Wednesday, April 26, 2017

Business as usual

Kind of interesting that the CAT died in Baton Rouge at about the same time that the BAT died in Washington.
As of late Tuesday, the plan did not include Mr. Trump’s promised $1 trillion infrastructure program, two of the people said, and it jettisoned a House Republican proposal to impose a substantial tax on imports, known as a border adjustment tax, which would have raised billions of dollars to help offset the cost of the cuts.

I often wonder if our friends in the performative liberal #Resistance would be better served to emphasize the ways in which the Trump Presidency is actually pretty normal.  Which is to say it's everything you would expect from a normal Republican administration. Which, again, is to say it's a horror show.

In fact the pretense that it isn't a normal horror show actually normalizes the horror that much more.  When Democrats pretend that supply side "voodoo economics" hasn't been alive and well throughout their own reign of business tax credits, welfare-to-work incentives and "public-private partnerships" they only obscure the nature of the abuses they've enabled.  When they rally to the defense of still more Wall Street cronyism  they cause one to wonder just what it is they're even fighting Trump for in the first place. You even hear more than a few pining for the good ol' Bush years these days.

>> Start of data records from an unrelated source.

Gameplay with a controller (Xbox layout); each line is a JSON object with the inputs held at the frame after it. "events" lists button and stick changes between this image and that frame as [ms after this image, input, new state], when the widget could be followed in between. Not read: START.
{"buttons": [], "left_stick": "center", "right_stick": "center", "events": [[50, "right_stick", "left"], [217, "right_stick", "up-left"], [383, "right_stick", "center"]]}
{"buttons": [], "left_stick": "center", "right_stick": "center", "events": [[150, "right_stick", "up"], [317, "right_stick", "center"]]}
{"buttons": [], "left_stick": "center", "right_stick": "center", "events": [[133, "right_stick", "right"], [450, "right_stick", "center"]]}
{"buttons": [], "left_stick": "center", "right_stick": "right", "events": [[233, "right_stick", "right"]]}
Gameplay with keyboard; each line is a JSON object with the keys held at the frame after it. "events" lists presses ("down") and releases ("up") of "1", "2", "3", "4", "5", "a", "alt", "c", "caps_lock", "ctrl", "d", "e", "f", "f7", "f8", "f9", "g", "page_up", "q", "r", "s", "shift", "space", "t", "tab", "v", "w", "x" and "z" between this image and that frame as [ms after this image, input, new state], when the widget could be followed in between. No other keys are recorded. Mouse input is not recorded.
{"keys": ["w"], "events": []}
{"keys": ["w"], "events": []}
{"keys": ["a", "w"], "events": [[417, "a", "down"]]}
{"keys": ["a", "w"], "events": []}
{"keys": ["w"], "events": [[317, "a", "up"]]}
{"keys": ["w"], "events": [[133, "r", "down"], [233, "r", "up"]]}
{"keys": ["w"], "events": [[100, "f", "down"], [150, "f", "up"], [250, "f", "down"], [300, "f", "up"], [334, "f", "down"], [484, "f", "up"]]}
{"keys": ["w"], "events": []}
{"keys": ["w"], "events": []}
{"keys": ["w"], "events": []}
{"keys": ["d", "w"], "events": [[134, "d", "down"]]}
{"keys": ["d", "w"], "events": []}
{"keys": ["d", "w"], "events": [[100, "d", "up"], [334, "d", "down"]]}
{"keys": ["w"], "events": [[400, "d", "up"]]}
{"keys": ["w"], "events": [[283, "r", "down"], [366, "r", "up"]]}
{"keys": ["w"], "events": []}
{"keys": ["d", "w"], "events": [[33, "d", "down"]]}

But there's very little the current Republican administration is actually delivering that distinguishes it at all from the previous one. Trump's travel ban has been struck down repeatedly by the courts. His border wall isn't going to be funded by Congress. The only thing he's really come through on as far as his right wing base is concerned is the Gorsuch appointment. (And even that is as much Mitch McConnell's win as it is Trump's.)

Where the rubber meets the road, though, this is really just Bush all over again. There is an aggressive, reckless foreign policy. There are federal regulatory agencies captured by Big Oil and international finance. And, of course, there are big tax breaks for rich people.
Republicans are likely to embrace the plan’s centerpiece, substantial tax reductions for businesses large and small, even as they push back against the jettisoning of their border adjustment tax. The 15 percent rate would apply both to corporations, which now pay 35 percent, and to a broad range of firms known as pass-through entities — including hedge funds, real estate concerns like Mr. Trump’s and large partnerships — that currently pay taxes at individual rates, which top off at 39.6 percent. That hews closely to the proposal Mr. Trump championed during his campaign.
And, yeah, that's pretty darn infuriating. You can tell because it's helping the DNC sell #ResistTM T-Shirts and stickers by the truckload.  But if they were actually interested in maybe making it stop, they might try being more honest about how deeply ingrained  and insidious the regime really is and has been.